Consegna 1: Nell'articolo sul rapporto tra media e Facebook, in quale città si tiene il Festival Internazionale di Giornalismo?

I migliori promotori dei contenuti di qualità e delle conversazioni su questi contenuti sono i social network o siamo noi? E se continuiamo a chiedere a Facebook di regolarsi, lo facciamo perché crediamo davvero tocchi a lui oppure perché non ne veniamo a capo noi? E se anche si decidesse di regolamentare i contenuti che in ogni istante vengono pubblicati sul social network, dovrebbe farlo un governo, un consesso di tutti i governi, nessuno governo bensì un dibattito pubblico rappresentativo? E con quali strumenti? Un regolamento, una carta etica, delle linee guida, una legge ordinaria?
L’anno scorso al Festival Internazionale di Giornalismo a Perugia si toccò il punto più basso di fiducia tra media e Facebook. Quest’anno il clima dei panel di questa bellissima creatura di Arianna Ciccone e Chris Potter (sempre più internazionale, ormai in questi giorni puoi parlare soltanto inglese se vuoi farti capire, alla faccia dei sovranismi) è in un certo senso “ripartito”. Ha certamente aiutato il clamoroso “sorry tour” di Mark Zuckerberg nel 2018 e, più di recente, il suo lungo intervento sui problemi di Facebook e sue possibili soluzioni, molti dei quali ibridati con quelli dell’informazione mondiale.
Alan Rusbridger, Mathew Ingram, James Ball, Jennifer Brandel, Jesper Doub, Emma Goodman, Sylvie Kaufmann, Tanit Koch, Natalie Niugayrèede, Damian Tambini, hanno composto una serie di discussioni attorno a questo mostro indispensabile che è Facebook e in generale il rapporto tra i produttori di contenuti e i social media che questi contenuti valorizzano come nessun altro riesce a fare.
Per chi volesse ascoltare attentamente e con ordine questo filotto: qui, qui e qui.
Qui proviamo a fare una sintesi di cosa è emerso e cosa potremmo aver imparato. Innanzitutto, checché se ne dica non abbiamo prove chiare sulla disinformazione online e sul suo impatto sociopolitico, eppure i governi sono già partiti moltiplicando proposte e leggi secondo il principio per cui “impareremo sbagliando”. Ma a quale costo? E soprattutto, come ha sottolineato Tambini, “i governi non solo non devono censurare il discorso, ma devono anche adottare misure per promuovere la libertà di parola e garantire che le imprese private promuovano la libertà di parola“; ma come farlo in un mondo dominato da aziende private in quel medesimo campo? Ecco perché, nonostante tutte le critiche che si possono rivolgere a Menlo Park, vedere all’orizzonte una gara nazionalista a chi propone le regolamentazioni più severe sulla diffusione di informazioni sui social media – vedi le leggi già approvate in Francia e Germania e il convincimento radicato nel commento giornalistico britannico che la Brexit sia colpa dei social – dovrebbe mettere in allarme.

Consegna 2: Restituisci senza modifiche le righe dell'elenco, da quella che contiene "Document page, 1654x931 pixels." giù fino a quella che contiene "title Примеры работы", entrambe comprese.

Dati forniti:
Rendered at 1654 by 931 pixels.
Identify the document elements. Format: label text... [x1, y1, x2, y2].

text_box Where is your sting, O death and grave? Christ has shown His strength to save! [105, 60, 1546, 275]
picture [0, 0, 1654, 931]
* * *
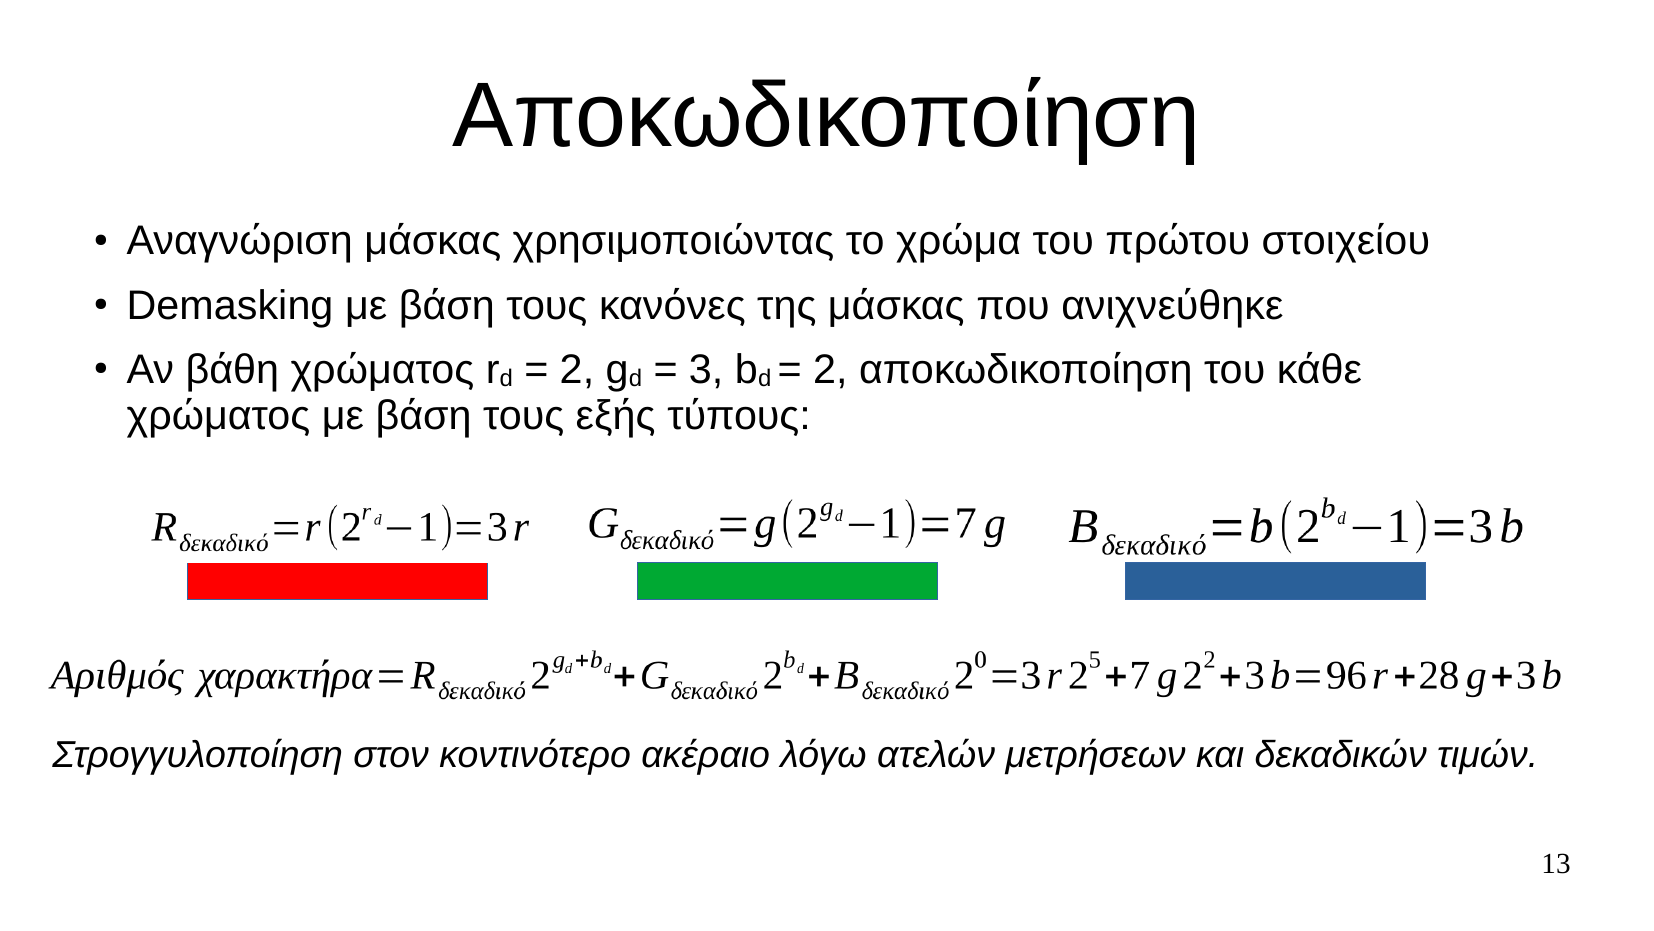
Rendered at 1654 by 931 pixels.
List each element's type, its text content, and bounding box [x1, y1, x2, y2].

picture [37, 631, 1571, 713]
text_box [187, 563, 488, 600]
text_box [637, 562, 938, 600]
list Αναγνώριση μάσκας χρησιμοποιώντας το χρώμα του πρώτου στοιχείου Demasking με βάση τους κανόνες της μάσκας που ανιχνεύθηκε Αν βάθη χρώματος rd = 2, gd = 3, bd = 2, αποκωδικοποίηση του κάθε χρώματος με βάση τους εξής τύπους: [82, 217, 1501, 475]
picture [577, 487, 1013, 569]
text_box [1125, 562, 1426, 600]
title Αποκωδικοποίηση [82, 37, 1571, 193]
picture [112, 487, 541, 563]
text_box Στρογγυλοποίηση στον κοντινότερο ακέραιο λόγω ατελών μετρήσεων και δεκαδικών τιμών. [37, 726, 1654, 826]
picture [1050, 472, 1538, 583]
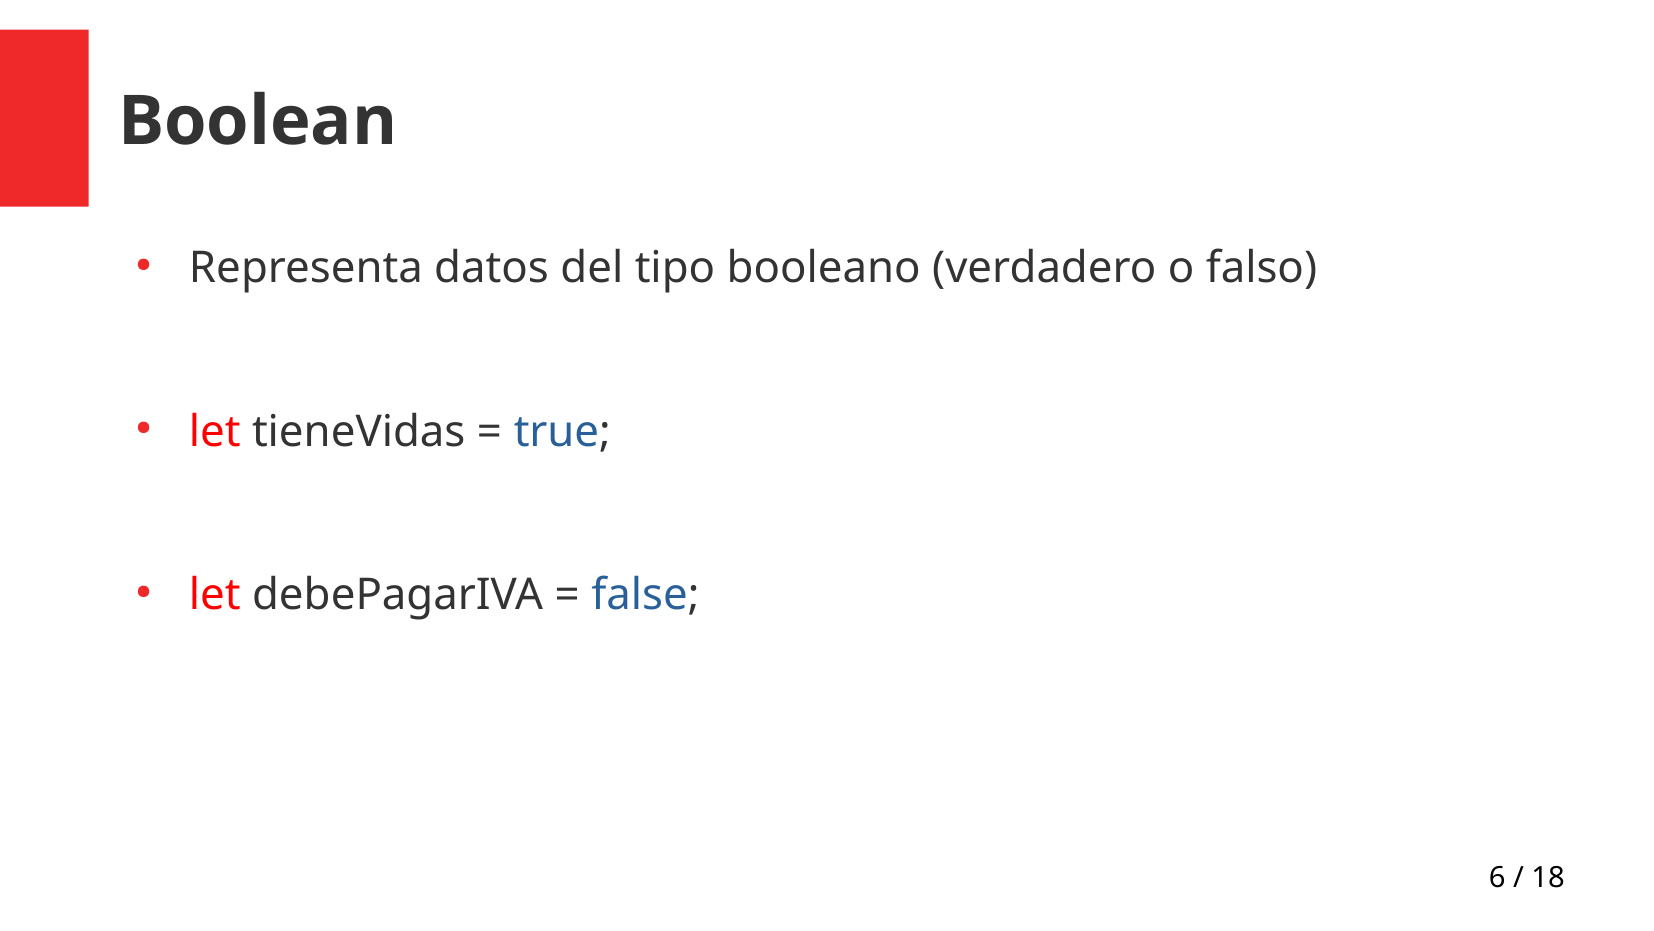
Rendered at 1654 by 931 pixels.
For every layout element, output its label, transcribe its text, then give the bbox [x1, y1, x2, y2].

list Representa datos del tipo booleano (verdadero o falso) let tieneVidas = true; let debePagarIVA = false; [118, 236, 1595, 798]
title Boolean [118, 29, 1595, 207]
--
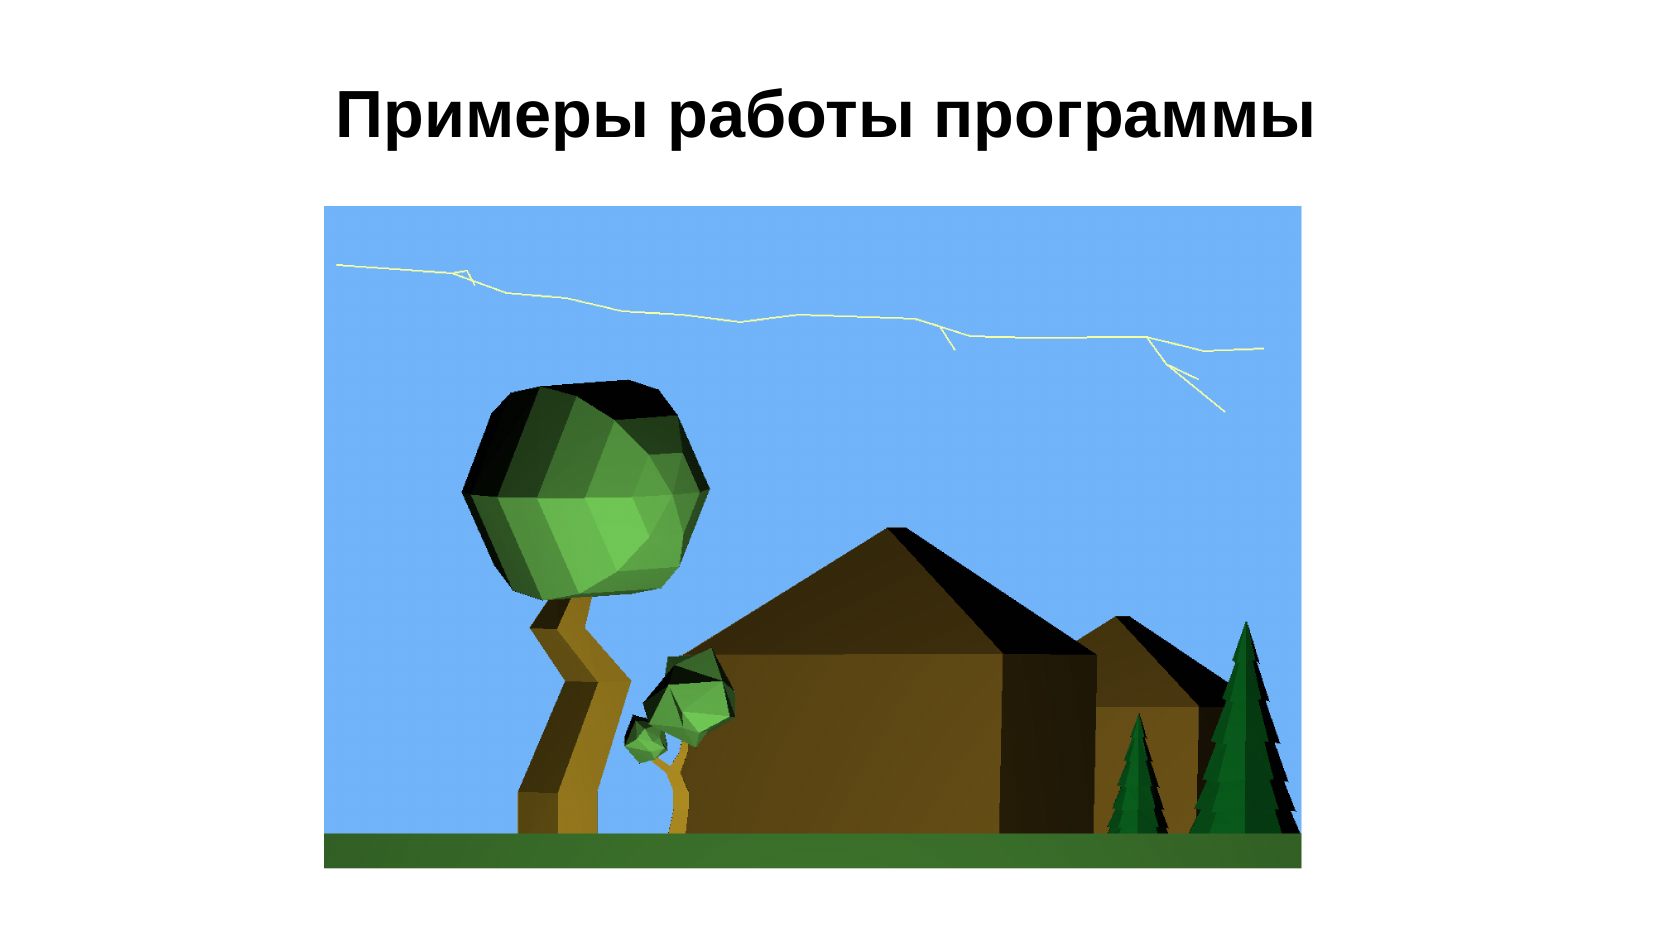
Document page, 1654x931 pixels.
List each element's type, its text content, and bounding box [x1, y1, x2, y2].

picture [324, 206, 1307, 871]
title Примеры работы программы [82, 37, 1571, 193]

Risultato esercizio 1: A Perugia.

Risultato esercizio 2:
Document page, 1654x931 pixels.
List each element's type, its text content, and bounding box [x1, y1, x2, y2].

picture [324, 206, 1307, 871]
title Примеры работы программы [82, 37, 1571, 193]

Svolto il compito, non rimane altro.